What to work on
Write out every line of the material below word for word, omitting the pictures.

Stored data entries
============

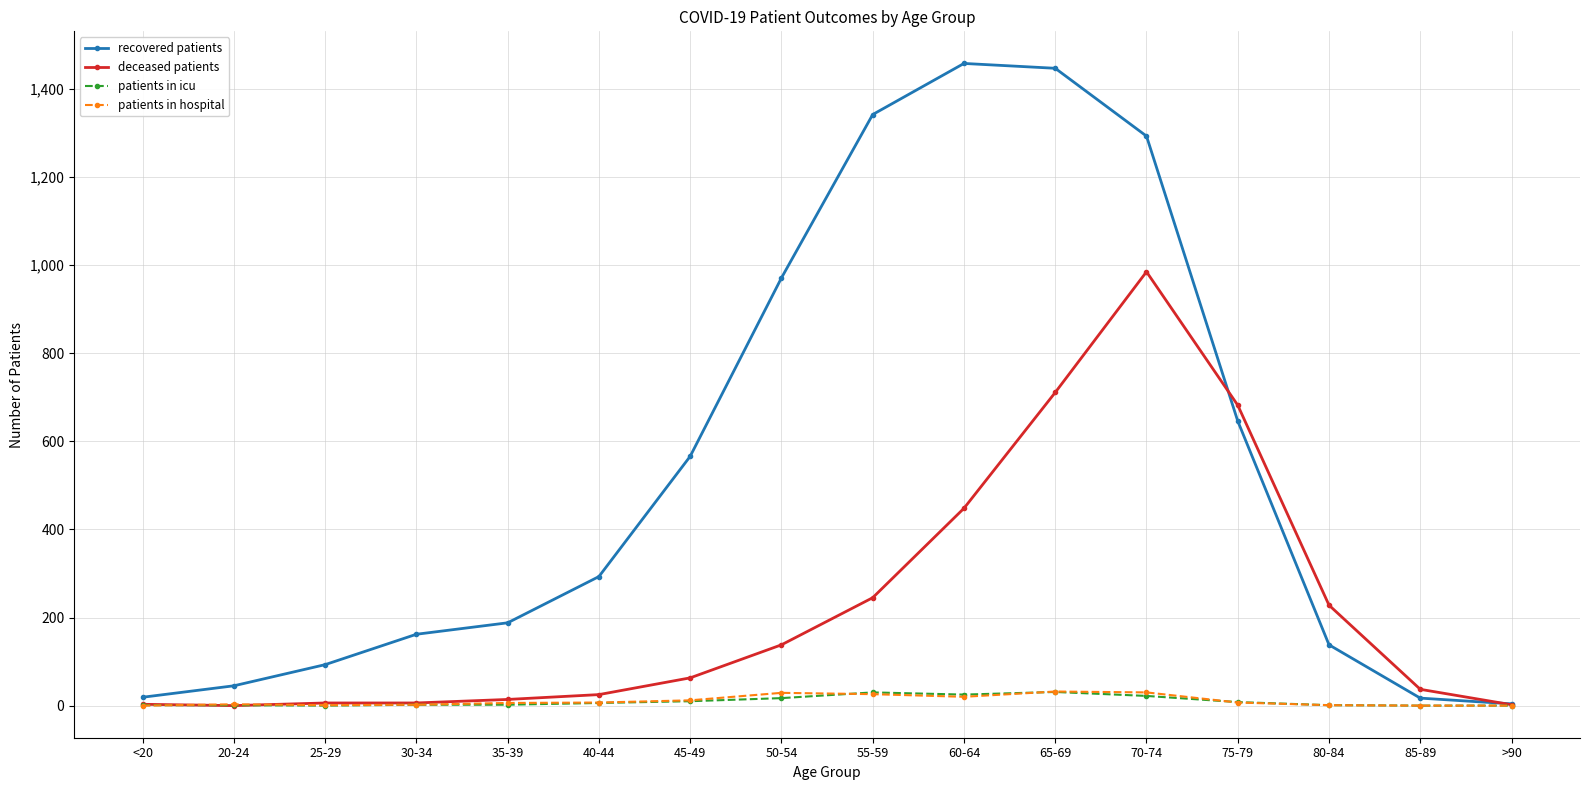

What is the label of the 7th point from the left?

45-49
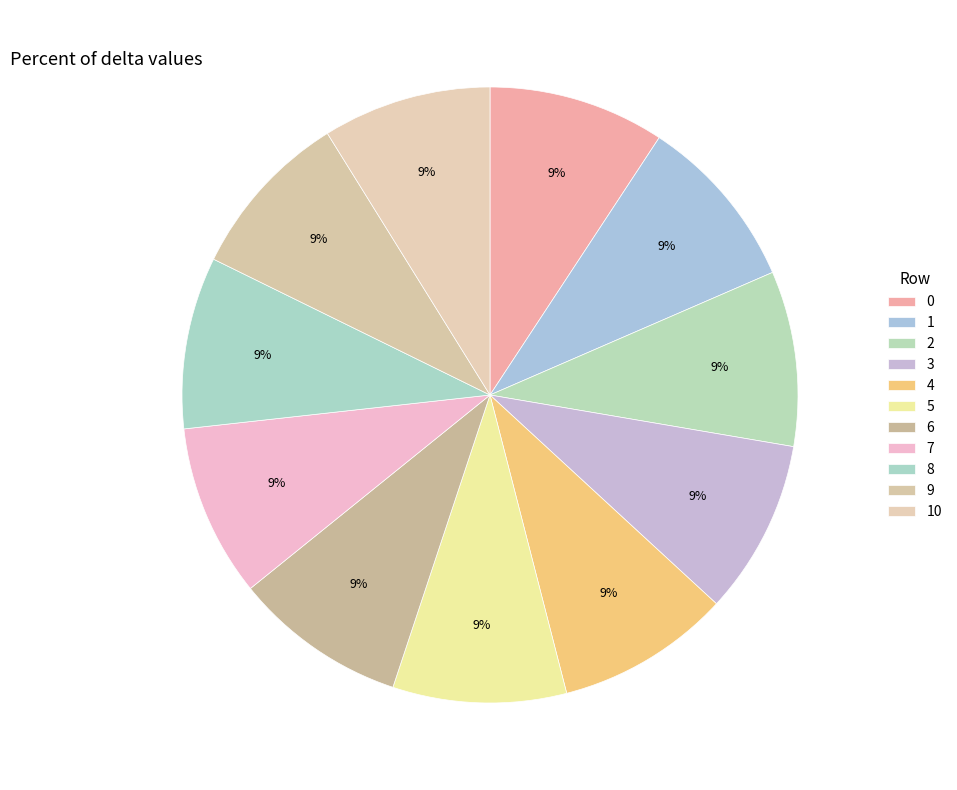

How many slices are in this pie chart?

11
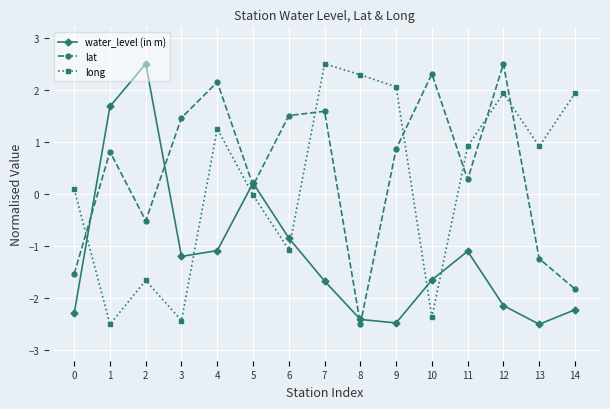

True or false: long has more than 2 points higher than both neighbors.

True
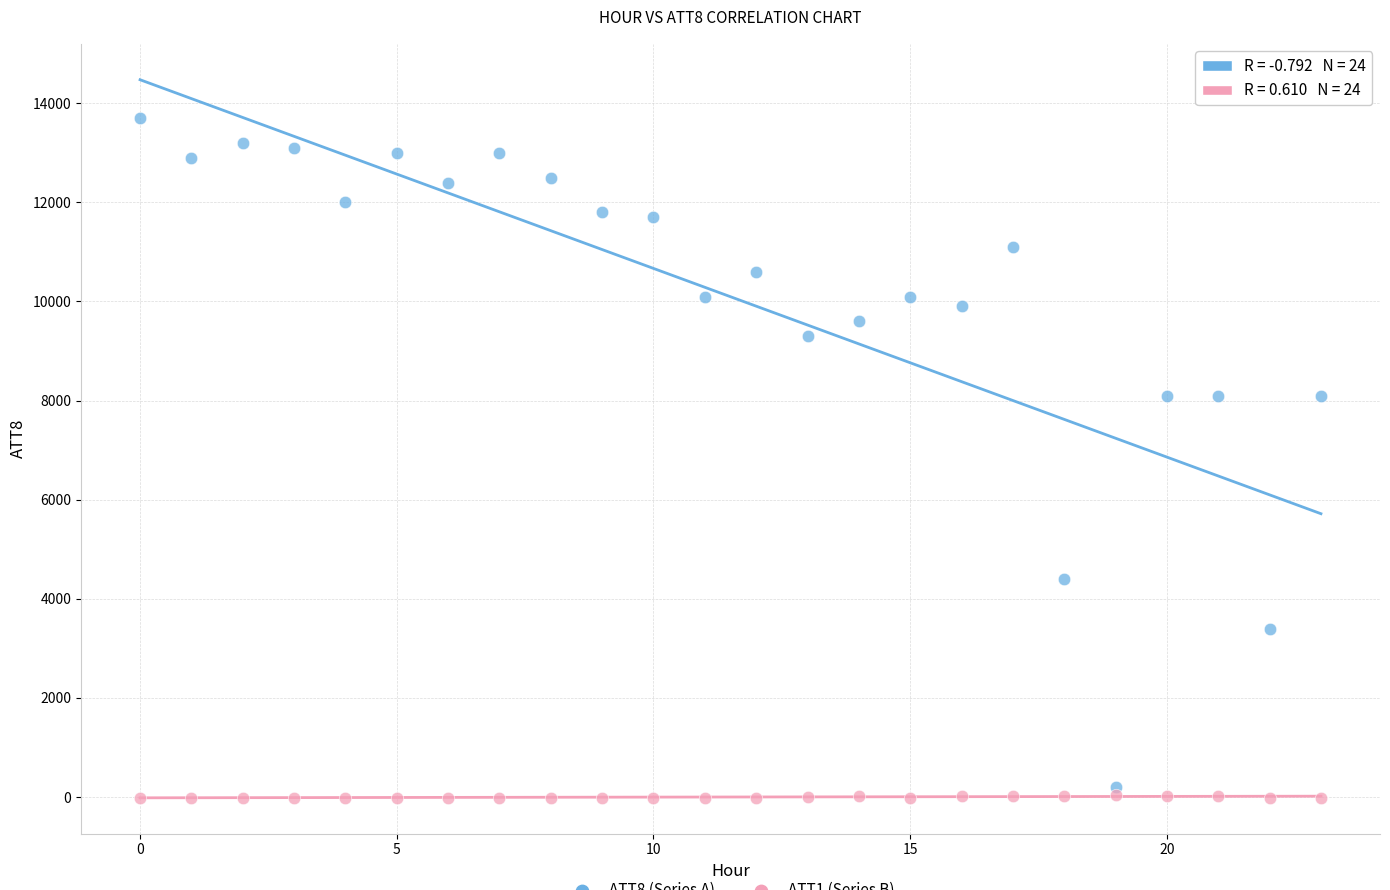

Across all data points, what is the range of Y values (max minus min)?

13710.0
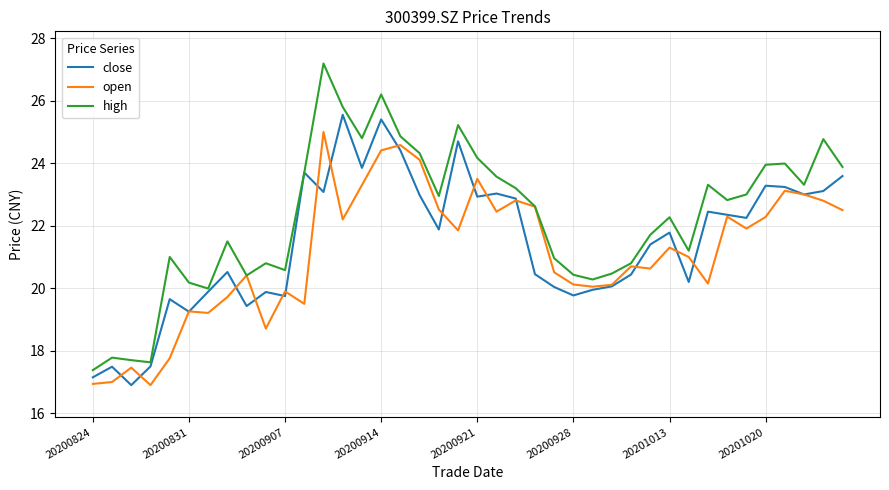

Which series has the largest total across all categories?

high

============

Output for this task
What is the label of the 7th point from the left?

45-49

How many slices are in this pie chart?

11

True or false: long has more than 2 points higher than both neighbors.

True

Across all data points, what is the range of Y values (max minus min)?

13710.0

Which series has the largest total across all categories?

high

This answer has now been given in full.